Study material –
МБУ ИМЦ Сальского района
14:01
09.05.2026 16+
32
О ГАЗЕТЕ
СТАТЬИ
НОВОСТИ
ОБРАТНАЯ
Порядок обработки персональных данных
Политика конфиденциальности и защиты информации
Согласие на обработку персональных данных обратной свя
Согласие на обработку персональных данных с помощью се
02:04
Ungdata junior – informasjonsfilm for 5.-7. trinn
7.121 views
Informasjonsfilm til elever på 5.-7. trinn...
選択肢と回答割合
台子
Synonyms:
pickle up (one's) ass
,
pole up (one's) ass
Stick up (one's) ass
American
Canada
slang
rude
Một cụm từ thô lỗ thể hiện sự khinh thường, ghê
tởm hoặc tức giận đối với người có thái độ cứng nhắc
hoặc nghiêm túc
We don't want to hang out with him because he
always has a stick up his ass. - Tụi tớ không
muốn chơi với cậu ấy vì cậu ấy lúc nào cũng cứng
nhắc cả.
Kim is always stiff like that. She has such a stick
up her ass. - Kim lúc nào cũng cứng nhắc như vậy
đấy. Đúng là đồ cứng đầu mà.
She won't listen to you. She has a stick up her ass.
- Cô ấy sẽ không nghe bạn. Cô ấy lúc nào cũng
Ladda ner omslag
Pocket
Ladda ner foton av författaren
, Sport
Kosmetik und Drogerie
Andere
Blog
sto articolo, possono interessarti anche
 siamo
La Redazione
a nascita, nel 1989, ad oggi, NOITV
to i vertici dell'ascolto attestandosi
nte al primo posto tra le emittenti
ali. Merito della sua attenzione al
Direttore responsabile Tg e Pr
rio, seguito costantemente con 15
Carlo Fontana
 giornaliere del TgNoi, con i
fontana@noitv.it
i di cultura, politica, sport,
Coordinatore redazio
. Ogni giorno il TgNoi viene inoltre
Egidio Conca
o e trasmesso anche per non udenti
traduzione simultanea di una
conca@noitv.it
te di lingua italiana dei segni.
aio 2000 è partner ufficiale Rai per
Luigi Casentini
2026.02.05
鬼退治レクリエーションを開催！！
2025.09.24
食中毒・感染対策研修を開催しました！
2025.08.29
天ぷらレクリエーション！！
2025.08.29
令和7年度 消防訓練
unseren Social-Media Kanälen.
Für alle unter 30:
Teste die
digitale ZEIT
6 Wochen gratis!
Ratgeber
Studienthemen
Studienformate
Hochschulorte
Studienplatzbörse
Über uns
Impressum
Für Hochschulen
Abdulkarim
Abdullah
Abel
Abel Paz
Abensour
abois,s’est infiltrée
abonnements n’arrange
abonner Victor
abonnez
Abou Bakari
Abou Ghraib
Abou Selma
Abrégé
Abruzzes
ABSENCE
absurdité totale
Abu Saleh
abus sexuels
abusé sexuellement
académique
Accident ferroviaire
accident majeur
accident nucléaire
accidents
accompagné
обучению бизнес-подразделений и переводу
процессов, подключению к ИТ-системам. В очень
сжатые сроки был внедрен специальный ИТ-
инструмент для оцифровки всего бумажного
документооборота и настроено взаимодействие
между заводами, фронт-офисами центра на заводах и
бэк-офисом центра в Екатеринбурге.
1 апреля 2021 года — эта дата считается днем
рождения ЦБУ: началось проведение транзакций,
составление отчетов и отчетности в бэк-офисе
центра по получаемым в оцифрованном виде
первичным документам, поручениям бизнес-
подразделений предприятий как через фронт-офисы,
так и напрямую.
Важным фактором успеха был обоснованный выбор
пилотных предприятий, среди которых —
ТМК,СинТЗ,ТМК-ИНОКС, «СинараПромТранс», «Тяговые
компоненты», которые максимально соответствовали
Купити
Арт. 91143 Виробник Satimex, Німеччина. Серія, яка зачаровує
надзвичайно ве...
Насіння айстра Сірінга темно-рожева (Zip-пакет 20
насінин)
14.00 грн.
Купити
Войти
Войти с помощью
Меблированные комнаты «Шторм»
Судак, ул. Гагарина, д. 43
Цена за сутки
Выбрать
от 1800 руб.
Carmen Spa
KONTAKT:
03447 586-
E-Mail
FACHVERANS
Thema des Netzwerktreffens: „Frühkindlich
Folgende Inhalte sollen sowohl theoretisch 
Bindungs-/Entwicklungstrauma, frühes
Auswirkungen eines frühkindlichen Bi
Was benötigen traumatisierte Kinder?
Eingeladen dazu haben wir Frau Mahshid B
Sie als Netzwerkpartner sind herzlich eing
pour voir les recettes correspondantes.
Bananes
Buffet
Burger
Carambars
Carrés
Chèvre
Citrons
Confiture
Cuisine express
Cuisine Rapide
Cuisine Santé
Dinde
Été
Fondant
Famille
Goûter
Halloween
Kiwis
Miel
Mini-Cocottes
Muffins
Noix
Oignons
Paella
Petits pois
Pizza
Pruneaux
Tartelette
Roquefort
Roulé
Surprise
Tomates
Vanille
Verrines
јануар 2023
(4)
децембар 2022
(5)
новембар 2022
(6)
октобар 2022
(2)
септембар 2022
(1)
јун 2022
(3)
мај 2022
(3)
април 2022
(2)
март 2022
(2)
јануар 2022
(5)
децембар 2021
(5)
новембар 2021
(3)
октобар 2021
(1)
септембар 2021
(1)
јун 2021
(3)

Task instructions –
Reproduce all of the lines above, changing nothing.

Written answer –
МБУ ИМЦ Сальского района
14:01
09.05.2026 16+
32
О ГАЗЕТЕ
СТАТЬИ
НОВОСТИ
ОБРАТНАЯ
Порядок обработки персональных данных
Политика конфиденциальности и защиты информации
Согласие на обработку персональных данных обратной свя
Согласие на обработку персональных данных с помощью се
02:04
Ungdata junior – informasjonsfilm for 5.-7. trinn
7.121 views
Informasjonsfilm til elever på 5.-7. trinn...
選択肢と回答割合
台子
Synonyms:
pickle up (one's) ass
,
pole up (one's) ass
Stick up (one's) ass
American
Canada
slang
rude
Một cụm từ thô lỗ thể hiện sự khinh thường, ghê
tởm hoặc tức giận đối với người có thái độ cứng nhắc
hoặc nghiêm túc
We don't want to hang out with him because he
always has a stick up his ass. - Tụi tớ không
muốn chơi với cậu ấy vì cậu ấy lúc nào cũng cứng
nhắc cả.
Kim is always stiff like that. She has such a stick
up her ass. - Kim lúc nào cũng cứng nhắc như vậy
đấy. Đúng là đồ cứng đầu mà.
She won't listen to you. She has a stick up her ass.
- Cô ấy sẽ không nghe bạn. Cô ấy lúc nào cũng
Ladda ner omslag
Pocket
Ladda ner foton av författaren
, Sport
Kosmetik und Drogerie
Andere
Blog
sto articolo, possono interessarti anche
 siamo
La Redazione
a nascita, nel 1989, ad oggi, NOITV
to i vertici dell'ascolto attestandosi
nte al primo posto tra le emittenti
ali. Merito della sua attenzione al
Direttore responsabile Tg e Pr
rio, seguito costantemente con 15
Carlo Fontana
 giornaliere del TgNoi, con i
fontana@noitv.it
i di cultura, politica, sport,
Coordinatore redazio
. Ogni giorno il TgNoi viene inoltre
Egidio Conca
o e trasmesso anche per non udenti
traduzione simultanea di una
conca@noitv.it
te di lingua italiana dei segni.
aio 2000 è partner ufficiale Rai per
Luigi Casentini
2026.02.05
鬼退治レクリエーションを開催！！
2025.09.24
食中毒・感染対策研修を開催しました！
2025.08.29
天ぷらレクリエーション！！
2025.08.29
令和7年度 消防訓練
unseren Social-Media Kanälen.
Für alle unter 30:
Teste die
digitale ZEIT
6 Wochen gratis!
Ratgeber
Studienthemen
Studienformate
Hochschulorte
Studienplatzbörse
Über uns
Impressum
Für Hochschulen
Abdulkarim
Abdullah
Abel
Abel Paz
Abensour
abois,s’est infiltrée
abonnements n’arrange
abonner Victor
abonnez
Abou Bakari
Abou Ghraib
Abou Selma
Abrégé
Abruzzes
ABSENCE
absurdité totale
Abu Saleh
abus sexuels
abusé sexuellement
académique
Accident ferroviaire
accident majeur
accident nucléaire
accidents
accompagné
обучению бизнес-подразделений и переводу
процессов, подключению к ИТ-системам. В очень
сжатые сроки был внедрен специальный ИТ-
инструмент для оцифровки всего бумажного
документооборота и настроено взаимодействие
между заводами, фронт-офисами центра на заводах и
бэк-офисом центра в Екатеринбурге.
1 апреля 2021 года — эта дата считается днем
рождения ЦБУ: началось проведение транзакций,
составление отчетов и отчетности в бэк-офисе
центра по получаемым в оцифрованном виде
первичным документам, поручениям бизнес-
подразделений предприятий как через фронт-офисы,
так и напрямую.
Важным фактором успеха был обоснованный выбор
пилотных предприятий, среди которых —
ТМК,СинТЗ,ТМК-ИНОКС, «СинараПромТранс», «Тяговые
компоненты», которые максимально соответствовали
Купити
Арт. 91143 Виробник Satimex, Німеччина. Серія, яка зачаровує
надзвичайно ве...
Насіння айстра Сірінга темно-рожева (Zip-пакет 20
насінин)
14.00 грн.
Купити
Войти
Войти с помощью
Меблированные комнаты «Шторм»
Судак, ул. Гагарина, д. 43
Цена за сутки
Выбрать
от 1800 руб.
Carmen Spa
KONTAKT:
03447 586-
E-Mail
FACHVERANS
Thema des Netzwerktreffens: „Frühkindlich
Folgende Inhalte sollen sowohl theoretisch 
Bindungs-/Entwicklungstrauma, frühes
Auswirkungen eines frühkindlichen Bi
Was benötigen traumatisierte Kinder?
Eingeladen dazu haben wir Frau Mahshid B
Sie als Netzwerkpartner sind herzlich eing
pour voir les recettes correspondantes.
Bananes
Buffet
Burger
Carambars
Carrés
Chèvre
Citrons
Confiture
Cuisine express
Cuisine Rapide
Cuisine Santé
Dinde
Été
Fondant
Famille
Goûter
Halloween
Kiwis
Miel
Mini-Cocottes
Muffins
Noix
Oignons
Paella
Petits pois
Pizza
Pruneaux
Tartelette
Roquefort
Roulé
Surprise
Tomates
Vanille
Verrines
јануар 2023
(4)
децембар 2022
(5)
новембар 2022
(6)
октобар 2022
(2)
септембар 2022
(1)
јун 2022
(3)
мај 2022
(3)
април 2022
(2)
март 2022
(2)
јануар 2022
(5)
децембар 2021
(5)
новембар 2021
(3)
октобар 2021
(1)
септембар 2021
(1)
јун 2021
(3)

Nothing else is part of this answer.